The practice of mindfulness is an age old concept but in the last several years I’ve seen an increase in its popularity. The hype can be somewhat nauseating as at times social media makes it feel like we’re competing to find a winner of spiritual enlightenment. But don’t let this detract you from the basic principle of mindfulness. At its core mindfulness involves setting a conscious intention. To an extent we do this daily when we establish tasks and goals that we are mindful of. The difference with mindfulness as a practice is that here we consciously set the intention of awareness on our internal self rather than something external in our environment.
Initially this may seem paradoxical-the very idea of awareness implies consciousness. But our body can deceive us and we find ourselves merely going through the motions rather than actually experiencing. Mindfulness is regarded as looking inwards. By doing this we can evaluate our perspective without judgement. Bringing this into your daily life doesn’t need to be overwhelming. Below I’ll describe three different and easy ways to begin a mindfulness practice. Think about the amount of time you spend surfing the web aimlessly, on facebook or instagram, or watching youtube videos. One of the exercises described takes less than 2 minutes-I’m sure you can find the time.
Under two minutes: Just breathe
- Place one hand on your belly and one hand on your chest
- Close your lips and put your tongue on the roof of your mouth
- Breathe slowly in through your nose feeling you belly and chest rise
- Pause at the top of your breath
- Breathe slowly out through your nose feeling your belly and chest fall
- Pause at the bottom of your breath
- Try to focus on the rise and fall of your breath and the way it flows in and out of your belly and chest
- Take 10 deep breathes like this
That’s it! You just completed an essential breathing exercise that has been scientifically shown to regularize heart rate, decrease anxiety and modulate the stress hormone cascade.
Five minutes: Journaling
- Grab your favourite writing implement and a piece of paper or your favourite electronic device.
- Set a timer for five minutes
- Start writing
- Anything/everything that comes to mind is fair game, the good bad and ugly or even if you feel stuck write it down
- Keep writing until your timer sounds
The act of journaling allows us to digest our thoughts differently and gives us a chance to let things go or reflect on them. Psychologically the act of writing activates your left brain which is analytical and rational. This distraction technique frees up your right brain for more intuitive or creative thoughts and processes. As well, the simple act of writing things down allows your brain to stop expending the same energy comprehending that same information.
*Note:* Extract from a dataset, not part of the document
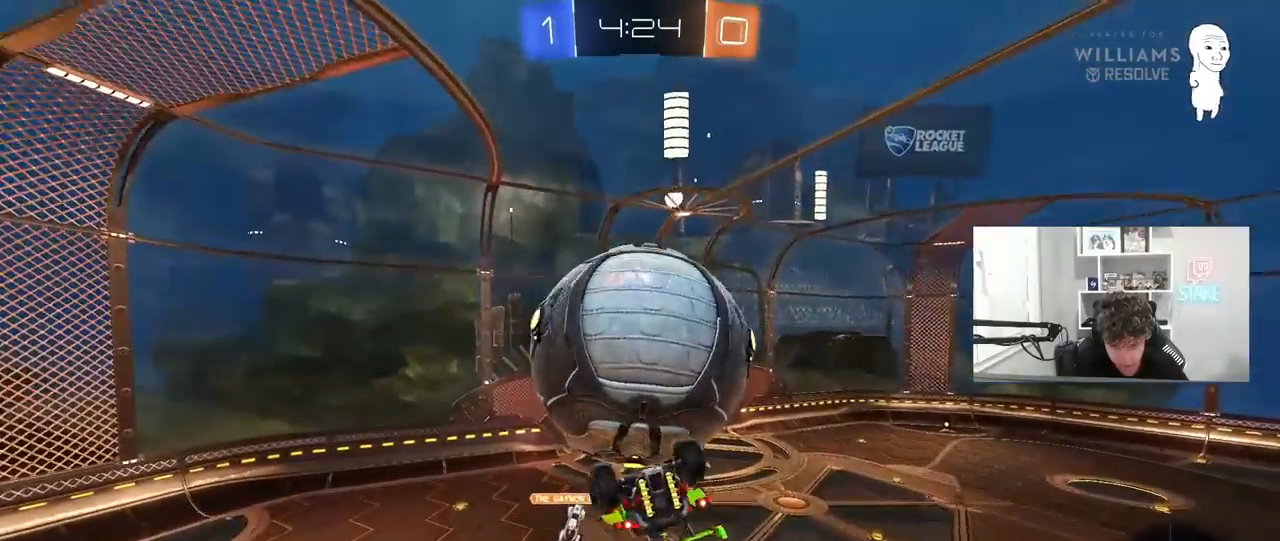
{"keys": ["d", "q"], "mouse": ["left", "right"], "mouse_move": "still", "events": [[133, "shift", "down"], [267, "shift", "up"], [317, "d", "up"], [367, "d", "down"], [400, "q", "down"], [450, "mouse_left", "down"], [500, "mouse_right", "down"]]}
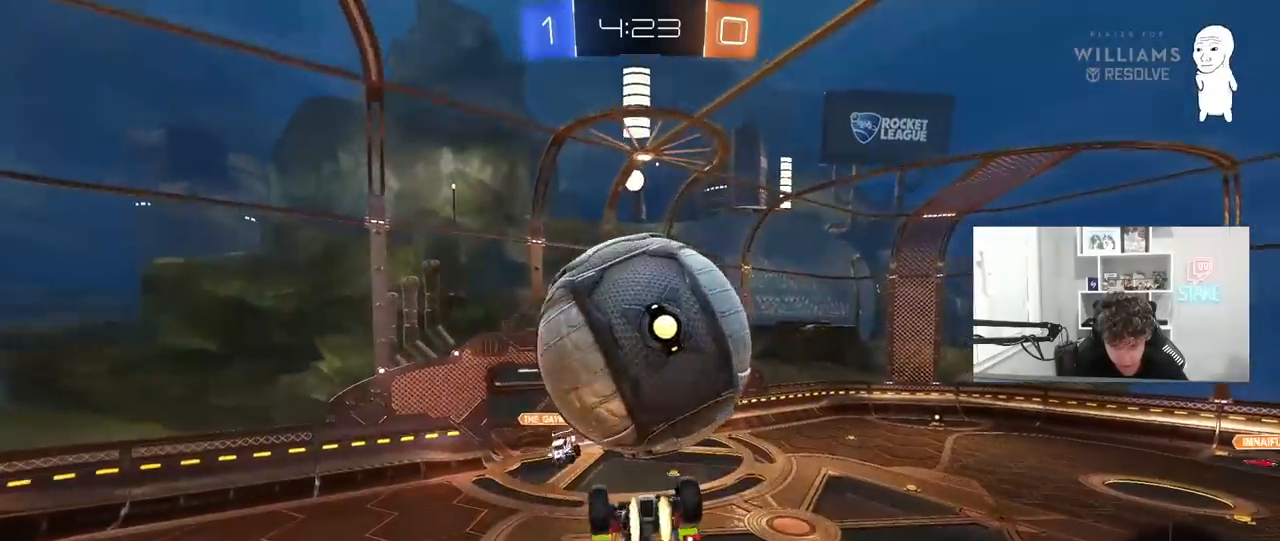
{"keys": ["d", "shift", "w"], "mouse": [], "mouse_move": "still", "events": [[50, "q", "up"], [150, "mouse_left", "up"], [150, "mouse_right", "up"], [150, "shift", "down"], [417, "w", "down"]]}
Ten minutes: Headspace and mindfulness apps
Guided meditation can be helpful as it provides an auditory focus for your brain. There are so many different apps and youtube videos available now (many for free) that provide this stimulus. Starting at just a few minutes daily these apps can help to provide structure, accountability and have been shown in studies to improve overall stress management and sense of well-being.